Stem cell factor (SCF) plays important roles in
tumor growth and angiogenesis. However, its regulatory mechanism remains largely undefined. Here, we report that
hypoxia upregulated the expression of SCF in MCF-7
breast cancer cells in both
messenger RNA and
protein levels. When
hypoxia-inducible factor (HIF)-1 alpha expression was knocked down by RNA interference, the MCF-7 cell expression of SCF was decreased significantly. Furthermore, the
SCF receptor, c-kit phosphorylation was significantly strengthened by the condition
culture media from hypoxic MCF-7 and MCF-7-c cells. The survival of A549 cells was more dependent on SCF under
hypoxia. Analysis of SCF promoter 5'-flanking region revealed a potential
hypoxia-response element (HRE; 5'-GCGTG-3') located at -68 to -64 relative to the transcriptional start site.
Chromatin immunoprecipitation assay demonstrated that HIF-1 alpha directly bound to this region under normoxia, and this binding activity was significantly enhanced under
hypoxia. Overexpression of HIF-1 alpha significantly upregulated the expression of
luciferase reporter gene under control of the SCF promoters in both MCF-7 cells and human embryonic kidney 293 cells, but mutation of the HRE site completely blocked this effect.
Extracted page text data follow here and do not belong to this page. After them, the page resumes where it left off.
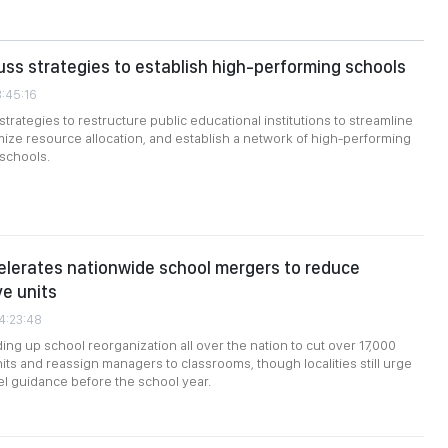
uss strategies to establish high-performing schools
3:45:16
trategies to restructure public educational institutions to streamline
mize resource allocation, and establish a network of high-performing
 schools.
lerates nationwide school mergers to reduce
ve units
04:23:48
ing up school reorganization all over the nation to cut over 17,000
nits and reassign managers to classrooms, though localities still urge
l guidance before the school year.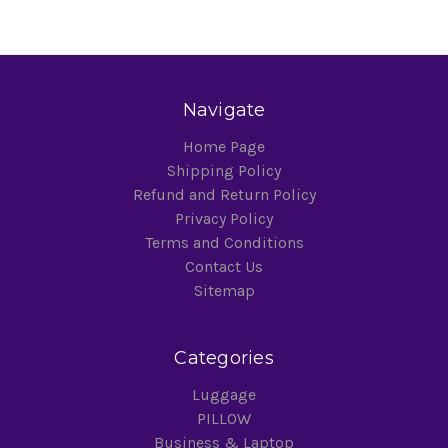
Navigate
Home Page
Shipping Policy
Refund and Return Policy
Privacy Policy
Terms and Conditions
Contact Us
Sitemap
Categories
Luggage
PILLOW
Business & Laptop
Epidermal growth factor was also able to enhance the SCF expression under normoxia in MCF-7 cells, which was dependent on HIF-1 alpha. Taken together, our data demonstrated that HIF-1 alpha was a key regulator of SCF expression in
breast cancer cells.
Hypoxia and
epidermal growth factor receptor signal coexisted in the tumor microenvironment and might promote angiogenesis through HIF-1 alpha-mediated upregulation of SCF and other angiogenic factors.